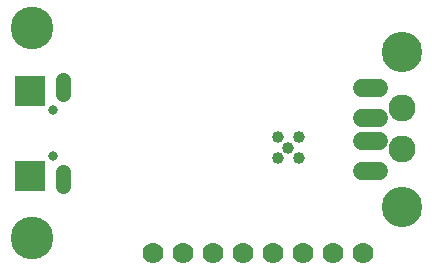
<source format=gbr>
G04 EAGLE Gerber RS-274X export*
G75*
%MOMM*%
%FSLAX34Y34*%
%LPD*%
%INSoldermask Bottom*%
%IPPOS*%
%AMOC8*
5,1,8,0,0,1.08239X$1,22.5*%
G01*
%ADD10C,1.009600*%
%ADD11C,3.617600*%
%ADD12C,2.286000*%
%ADD13C,1.559600*%
%ADD14C,3.417600*%
%ADD15C,0.801600*%
%ADD16R,2.601600X2.601600*%
%ADD17C,1.309600*%
%ADD18C,1.778000*%


D10*
X242710Y102060D03*
X251710Y93060D03*
X233710Y93060D03*
X233710Y111060D03*
X251710Y111060D03*
D11*
X25400Y203200D03*
X25400Y25400D03*
D12*
X339090Y135475D03*
X339090Y100475D03*
D13*
X319280Y107475D02*
X304700Y107475D01*
X304700Y127475D02*
X319280Y127475D01*
X319280Y82475D02*
X304700Y82475D01*
X304700Y152475D02*
X319280Y152475D01*
D14*
X339090Y51775D03*
X339090Y183175D03*
D15*
X43180Y133800D03*
X43180Y94800D03*
D16*
X24180Y78300D03*
X24180Y150300D03*
D17*
X52180Y147300D02*
X52180Y159380D01*
X52180Y81300D02*
X52180Y69220D01*
D18*
X128270Y12700D03*
X153670Y12700D03*
X179070Y12700D03*
X204470Y12700D03*
X229870Y12700D03*
X255270Y12700D03*
X280670Y12700D03*
X306070Y12700D03*
M02*

</source>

────

[REQUIRED WORK]
Copy each entry exactly as written. Images should not appear in the copy.

[ANSWER SECTION]
<source format=gbr>
G04 EAGLE Gerber RS-274X export*
G75*
%MOMM*%
%FSLAX34Y34*%
%LPD*%
%INSoldermask Bottom*%
%IPPOS*%
%AMOC8*
5,1,8,0,0,1.08239X$1,22.5*%
G01*
%ADD10C,1.009600*%
%ADD11C,3.617600*%
%ADD12C,2.286000*%
%ADD13C,1.559600*%
%ADD14C,3.417600*%
%ADD15C,0.801600*%
%ADD16R,2.601600X2.601600*%
%ADD17C,1.309600*%
%ADD18C,1.778000*%


D10*
X242710Y102060D03*
X251710Y93060D03*
X233710Y93060D03*
X233710Y111060D03*
X251710Y111060D03*
D11*
X25400Y203200D03*
X25400Y25400D03*
D12*
X339090Y135475D03*
X339090Y100475D03*
D13*
X319280Y107475D02*
X304700Y107475D01*
X304700Y127475D02*
X319280Y127475D01*
X319280Y82475D02*
X304700Y82475D01*
X304700Y152475D02*
X319280Y152475D01*
D14*
X339090Y51775D03*
X339090Y183175D03*
D15*
X43180Y133800D03*
X43180Y94800D03*
D16*
X24180Y78300D03*
X24180Y150300D03*
D17*
X52180Y147300D02*
X52180Y159380D01*
X52180Y81300D02*
X52180Y69220D01*
D18*
X128270Y12700D03*
X153670Y12700D03*
X179070Y12700D03*
X204470Y12700D03*
X229870Y12700D03*
X255270Y12700D03*
X280670Y12700D03*
X306070Y12700D03*
M02*

</source>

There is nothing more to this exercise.